# Eigenvalues of a reduced density matrix

1. May 5, 2010

### barnflakes

My lecturer keeps telling me that if a density matrix describes a pure state then it must contain only one non-zero eigenvalue which is equal to one. However I can't see how this is true, particularly as I have seen a matrix $$\rho_A = \begin{pmatrix} 1/2 & - 1/2 \\ -1/2 & 1/2 \\ \end{pmatrix}$$ for which this is not true. He then clarified that if it was in "the diagonal basis" this was true.

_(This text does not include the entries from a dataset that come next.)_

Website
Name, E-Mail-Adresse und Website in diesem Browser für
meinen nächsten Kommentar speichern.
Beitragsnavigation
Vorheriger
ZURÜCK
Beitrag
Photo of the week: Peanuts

Can someone clarify this for me or show me a proof please?

2. May 6, 2010

### Tomsk

I guess he means that you can write a density matrix as
$$\rho = | \psi_i \rangle \langle \psi_i |$$
Which has eigenvalues $\delta_{ij}$ since
$$\rho |\psi_j \rangle = \delta_{ij} |\psi_i \rangle$$.
The example you gave can be written as $\rho = | - \rangle \langle - |$, where $$| - \rangle = \frac{1}{\sqrt{2}} \begin{pmatrix}1 \\ -1\end{pmatrix}$$ which has $| - \rangle$ as an eigenvector, with eigenvalue 1.

3. May 7, 2010

### barnflakes

Is that true? I thought $\psi_i \rangle$ and $\psi_j \rangle$ weren't necessarily orthogonal. He also definitely said that when it's pure it only has one non-zero eigenvalue. Maybe he means only in the basis of its eigenvectors, I don't know? That's what I'm trying to find out.

4. May 8, 2010

### Tomsk

Yeah I think it is the basis of its eigenvectors. I think you can always take a pure state as one possible basis vector. E.g. if you have $|\psi_a \rangle = \alpha |0 \rangle + \beta |1 \rangle$ then the other one is $|\psi_b \rangle = \alpha |0 \rangle - \beta |1 \rangle$. I can't remember if/how this generalizes to higher dimensions though. Maybe Gram-Schmidt?